The binding material was polycaprolactone.

The wells were then incubated (37° C., 5% CO2) for half an hour to encourage adhesion to the material. 3 cm3 of fresh culture medium was then added to each well. Following further incubation for 24, 48 or 72 hours the pieces of flexible composite material were removed for examination.

Scanning electron microscopy (SEM) was performed on samples of the material to determine its structure prior to addition of the cells in both sterile and non-sterile form (see FIG. 1) and following incubation as described above to determine if cells adhered to the surface (see FIG. 2).

At the lower level of cell concentration (0.1-0.2×106 cells/ml) there were few signs of the L929 fibroblasts attaching to the material after 24 hours.

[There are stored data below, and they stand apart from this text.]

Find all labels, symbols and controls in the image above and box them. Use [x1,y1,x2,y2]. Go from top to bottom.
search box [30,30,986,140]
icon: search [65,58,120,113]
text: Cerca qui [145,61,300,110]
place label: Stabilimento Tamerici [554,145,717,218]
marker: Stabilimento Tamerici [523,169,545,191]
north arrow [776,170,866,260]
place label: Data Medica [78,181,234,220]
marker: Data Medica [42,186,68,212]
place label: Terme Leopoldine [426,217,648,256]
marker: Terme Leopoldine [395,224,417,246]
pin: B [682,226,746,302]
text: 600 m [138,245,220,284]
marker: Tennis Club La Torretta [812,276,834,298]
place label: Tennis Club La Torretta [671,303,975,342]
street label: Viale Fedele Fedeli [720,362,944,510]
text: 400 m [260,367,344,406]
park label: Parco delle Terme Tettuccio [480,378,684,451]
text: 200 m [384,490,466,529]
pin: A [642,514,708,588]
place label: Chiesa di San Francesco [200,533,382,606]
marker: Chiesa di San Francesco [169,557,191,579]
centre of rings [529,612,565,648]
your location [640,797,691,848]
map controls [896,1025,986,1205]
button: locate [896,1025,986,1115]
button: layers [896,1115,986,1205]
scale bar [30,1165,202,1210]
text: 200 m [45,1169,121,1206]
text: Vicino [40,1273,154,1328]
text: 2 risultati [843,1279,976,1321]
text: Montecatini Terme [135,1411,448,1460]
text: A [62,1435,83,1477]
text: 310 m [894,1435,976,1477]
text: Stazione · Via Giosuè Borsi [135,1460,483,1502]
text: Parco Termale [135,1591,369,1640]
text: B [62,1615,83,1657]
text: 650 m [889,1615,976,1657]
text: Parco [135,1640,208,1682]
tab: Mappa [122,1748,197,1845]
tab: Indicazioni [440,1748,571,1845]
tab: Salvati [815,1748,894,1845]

In the control wells the cells had proliferated and looked healthy and normal. After 48 hours, similar observations were obtained.

At the higher level of cell concentration (0.6-0.7×106 cells/ml), cells looked normal in each well after 24 hours, with more cells being observed in the control well. Similar results were obtained at 48 hours.

The SEM results showed that although cells did adhere to the composite material, they did so at a low density. A far higher density of adhered cells was observed on the surface of the wells in which the experiment was carried out. In addition it was noted that the cells particularly did not adhere to regions of the fibres where polycaprolactone was present.

FIGS. 2a and 2b show SEM images (×100) of the non-sterile flexible composite material after 48 hours of incubation with L929 fibroblasts.

Thus this experiment demonstrates that the flexible biodegradable material, and in particular a composite material containing polycaprolactone, act in vitro to prevent cell adhesion.